= Cosmographia et geographia de Affrica =

Work by Leo Africanus

Cosmographia et geographia de Affrica ("Cosmography and geography of Africa") is a work completed by Leo Africanus March 10, 1526. At the time of publication, it was the first book by a modern African to reach print. The text from this work was taken by Giovambattista Ramusio and published in the Descrittione dell’Africa in Venice in 1550. The text was translated into French by Jean Temporal in 1556, into Latin by Jan Blommaerts or Joannes Florianus in the same year, and into English by John Pory in 1600.

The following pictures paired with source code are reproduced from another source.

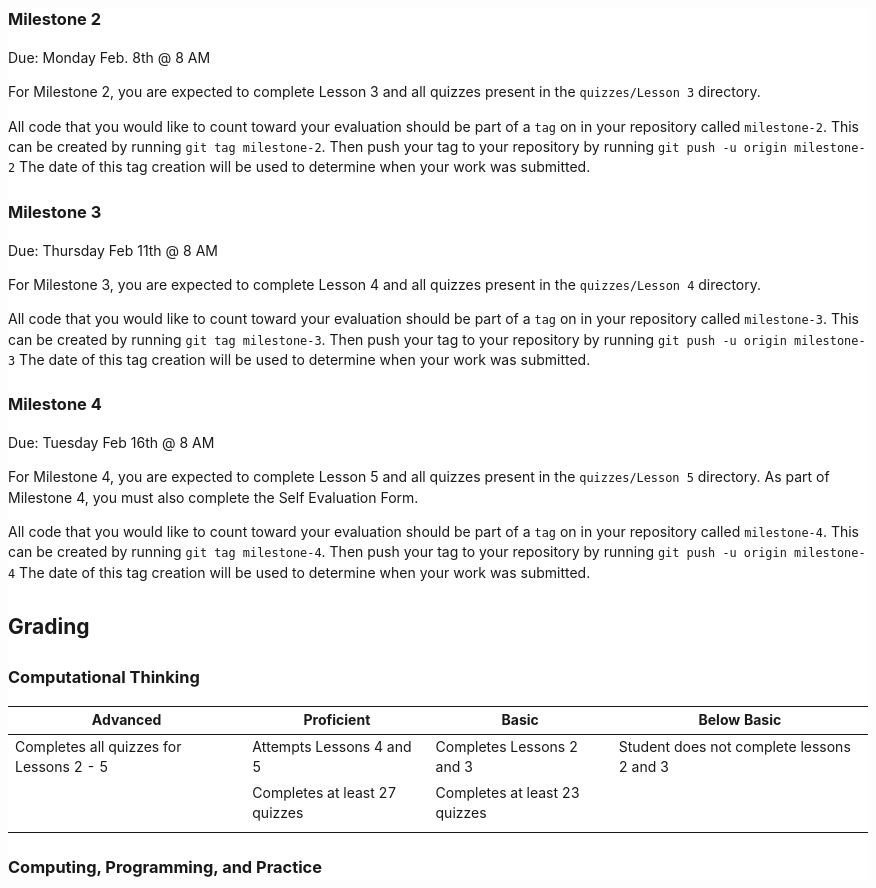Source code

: ### Milestone 2

Due: Monday Feb. 8th @ 8 AM

For Milestone 2, you are expected to complete Lesson 3 and all quizzes present in the `quizzes/Lesson 3` directory.

All code that you would like to count toward your evaluation should be part of a
`tag` on in your repository called `milestone-2`. This can be created by running
`git tag milestone-2`. Then push your tag to your repository by running `git
push -u origin milestone-2` The date of this tag creation will be used to
determine when your work was submitted. 

### Milestone 3

Due: Thursday Feb 11th @ 8 AM

For Milestone 3, you are expected to complete Lesson 4 and all quizzes present in the `quizzes/Lesson 4` directory.

All code that you would like to count toward your evaluation should be part of a
`tag` on in your repository called `milestone-3`. This can be created by running
`git tag milestone-3`. Then push your tag to your repository by running `git
push -u origin milestone-3` The date of this tag creation will be used to
determine when your work was submitted. 

### Milestone 4

Due: Tuesday Feb 16th @ 8 AM

For Milestone 4, you are expected to complete Lesson 5 and all quizzes present in the `quizzes/Lesson 5` directory. As part of Milestone 4, you must also complete the Self Evaluation Form.

All code that you would like to count toward your evaluation should be part of a
`tag` on in your repository called `milestone-4`. This can be created by running
`git tag milestone-4`. Then push your tag to your repository by running `git
push -u origin milestone-4` The date of this tag creation will be used to
determine when your work was submitted. 


## Grading

### Computational Thinking

| Advanced                                | Proficient                    | Basic                         | Below Basic                               |
|-----------------------------------------|-------------------------------|-------------------------------|-------------------------------------------|
| Completes all quizzes for Lessons 2 - 5 | Attempts Lessons 4 and 5      | Completes Lessons 2 and 3     | Student does not complete lessons 2 and 3 |
|                                         | Completes at least 27 quizzes | Completes at least 23 quizzes |                                           |
|                                         |                               |                               |                                           |

### Computing, Programming, and Practice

The original 928 page manuscript exists in its entirety and is held at the National Central Library of Rome, MS V.E. 953. Gabriele Amadori published a first critical edition of this text in 2014.

== Content ==
In the text, Leo Africanus divided Africa into four parts: Barbary, Numidia, Libya, and the Black Lands, areas covering Mediterranean Africa from Morocco to Egypt and spanning to the territories immediately South of the Sahara, from the Atlantic Ocean to Ethiopia.

=== Barbary ===
Leo Africanus split Barbary into four kingdoms: The Kingdom of Marrakesh, Kingdom of Fez, Kingdom of Tlemcen, and the Kingdom of Tunis. Each kingdom of Barbary was divided into Kingdoms. Marrakesh is divided into the regions of Haha, Sous, Guzula, Marrakesh, Doukkala, Haskoura and tadla. Fez is divided into the regions of Tamasna, Fez, Azgar, al-Habat, er Rif, Garet, and Al Haouz.Tlemcen is divided into the regions of the mountains, Tenes and Algers. Tunis is divided into the regions of Bejaia, Constantine, Tripoli and Zeb.

=== Libya ===
Libya was divided into five deserts, taking the names of the people which inhabit them. The five deserts are the lands of the Zananga, the Wanziga, the Terga, the Lamta, and the Bardoa.